New to KubeVault? Please start here.

Configure TLS/SSL for VaultServer

KubeVault provides support for TLS/SSL for VaultServer. This tutorial will show you how to use KubeVault to deploy a VaultServer with TLS/SSL configuration.

Before You Begin

  • At first, you need to have a Kubernetes cluster, and the kubectl command-line tool must be configured to communicate with your cluster. If you do not already have a cluster, you can create one by using kind.

  • Install cert-manger v1.4.0 or later to your cluster to manage your SSL/TLS certificates.

  • Install KubeVault operator in your cluster following the steps here.

  • To keep things isolated, this tutorial uses a separate namespace called demo throughout this tutorial.

      $ kubectl create ns demo
      namespace/demo created
    

Deploy VaultServer with TLS/SSL configuration

As pre-requisite, at first, we are going to create an Issuer/ClusterIssuer. This Issuer/ClusterIssuer is used to create certificates. Then we are going to deploy a VaultServer with TLS/SSL configuration.

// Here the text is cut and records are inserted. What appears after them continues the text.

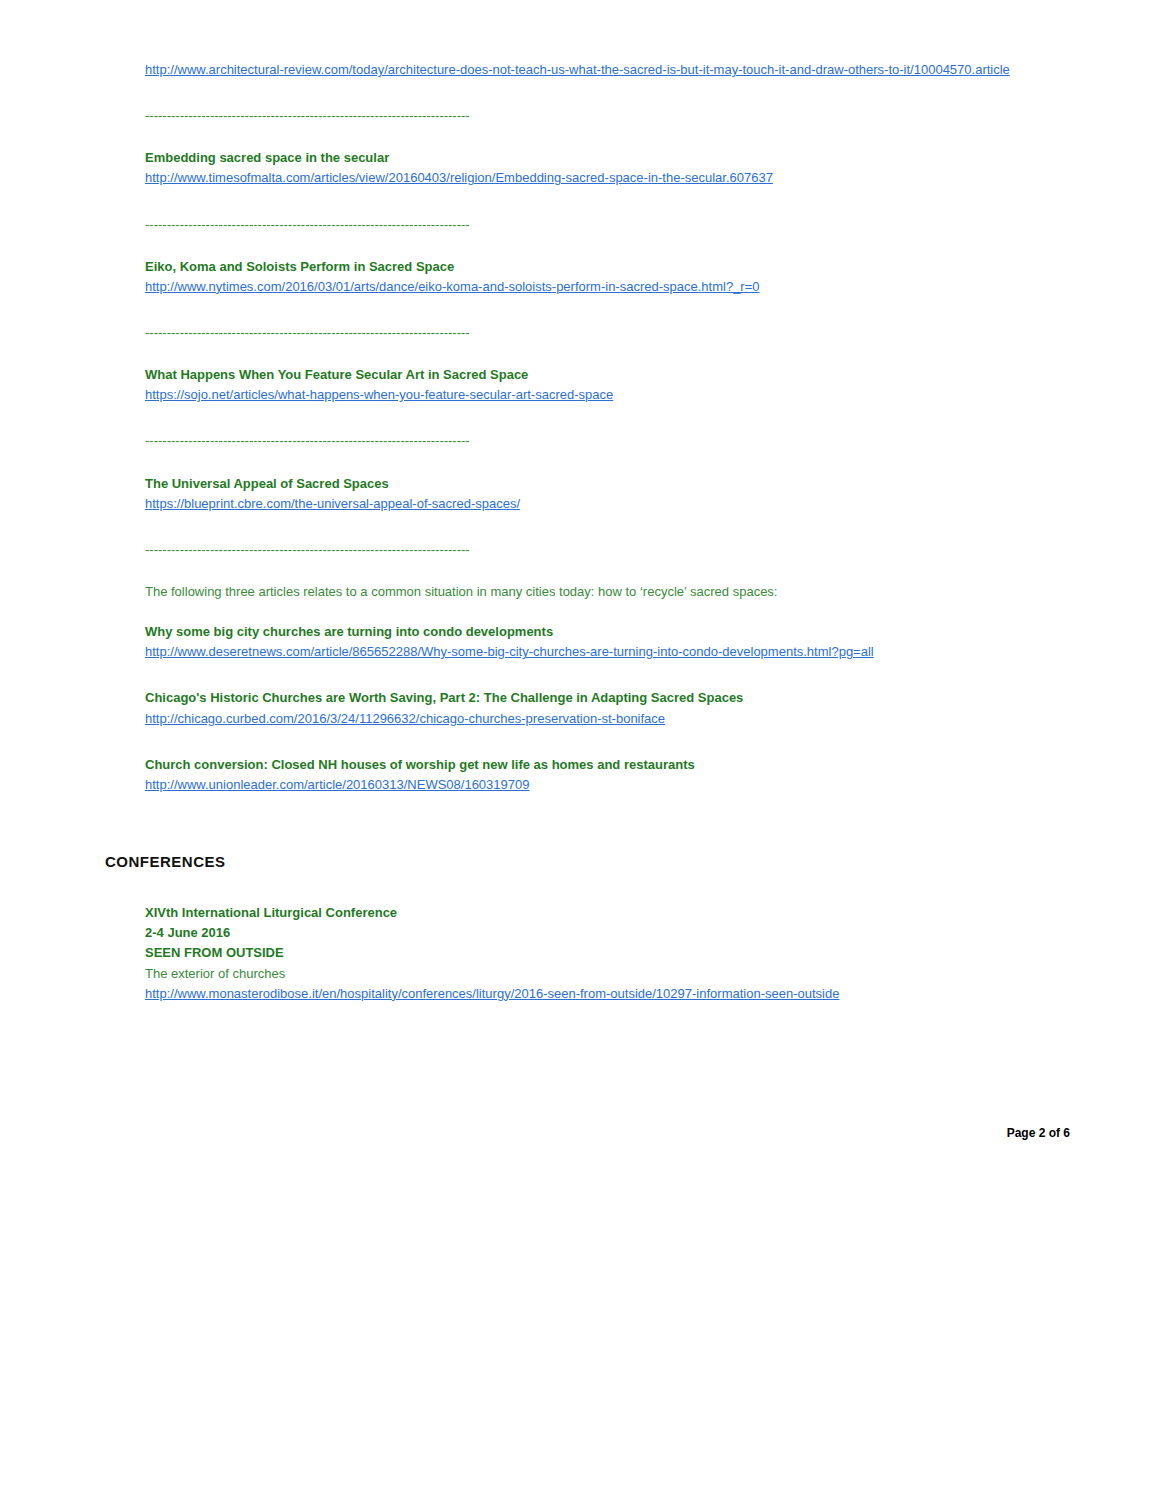http://www.architectural-review.com/today/architecture-does-not-teach-us-what-the-sacred-is-but-it-may-touch-it-and-draw-others-to-it/10004570.article
---------------------------------------------------------------------------
Embedding sacred space in the secular
http://www.timesofmalta.com/articles/view/20160403/religion/Embedding-sacred-space-in-the-secular.607637
---------------------------------------------------------------------------
Eiko, Koma and Soloists Perform in Sacred Space
http://www.nytimes.com/2016/03/01/arts/dance/eiko-koma-and-soloists-perform-in-sacred-space.html?_r=0
---------------------------------------------------------------------------
What Happens When You Feature Secular Art in Sacred Space
https://sojo.net/articles/what-happens-when-you-feature-secular-art-sacred-space
---------------------------------------------------------------------------
The Universal Appeal of Sacred Spaces
https://blueprint.cbre.com/the-universal-appeal-of-sacred-spaces/
---------------------------------------------------------------------------
The following three articles relates to a common situation in many cities today: how to ‘recycle’ sacred spaces:
Why some big city churches are turning into condo developments
http://www.deseretnews.com/article/865652288/Why-some-big-city-churches-are-turning-into-condo-developments.html?pg=all
Chicago's Historic Churches are Worth Saving, Part 2: The Challenge in Adapting Sacred Spaces
http://chicago.curbed.com/2016/3/24/11296632/chicago-churches-preservation-st-boniface
Church conversion: Closed NH houses of worship get new life as homes and restaurants
http://www.unionleader.com/article/20160313/NEWS08/160319709
CONFERENCES
XIVth International Liturgical Conference
2-4 June 2016
SEEN FROM OUTSIDE
The exterior of churches
http://www.monasterodibose.it/en/hospitality/conferences/liturgy/2016-seen-from-outside/10297-information-seen-outside
Page 2 of 6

Create Issuer/ClusterIssuer

Now, we are going to create an example Issuer that will be used throughout the duration of this tutorial. Alternatively, you can follow this cert-manager tutorial to create your own Issuer. By following the below steps, we are going to create our desired issuer,

  • Start off by generating our ca-certificates using openssl,
$ openssl req -x509 -nodes -days 365 -newkey rsa:2048 -keyout ./ca.key -out ./ca.crt -subj "/CN=vault/O=kubevault"
  • create a secret using the certificate files we have just generated,
$ kubectl create secret tls vault-ca --cert=ca.crt  --key=ca.key --namespace=demo 
secret/vault-ca created

Now, we are going to create an Issuer using the vault-ca secret that contains the ca-certificate we have just created. Below is the YAML of the Issuer cr that we are going to create,

apiVersion: cert-manager.io/v1
kind: Issuer
metadata:
 name: vault-issuer
 namespace: demo
spec:
 ca:
   secretName: vault-ca

Let’s create the Issuer cr we have shown above,

$ kubectl apply -f issuer.yaml
issuer.cert-manager.io/vault-issuer created

Deploy VaultServer with TLS/SSL configuration

Here, our issuer vault-issuer is ready to deploy a VaultServer Cluster with TLS/SSL configuration. Below is the YAML for VaultServer that we are going to create,

apiVersion: kubevault.com/v1alpha2
kind: VaultServer
metadata:
  name: vault
  namespace: demo
spec:
  tls:
    issuerRef:
      apiGroup: "cert-manager.io"
      kind: Issuer
      name: vault-issuer
  allowedSecretEngines:
    namespaces:
      from: All
    secretEngines:
      - mysql
  version: 1.10.3
  replicas: 3
  backend:
    raft:
      storage:
        storageClassName: "standard"
        resources:
          requests:
            storage: 1Gi
  unsealer:
    secretShares: 5
    secretThreshold: 3
    mode:
      kubernetesSecret:
        secretName: vault-keys
  monitor:
    agent: prometheus.io
    prometheus:
      exporter:
        resources: {}
  terminationPolicy: DoNotTerminate

Here,

  • spec.tls.issuerRef refers to the vault-issuer issuer.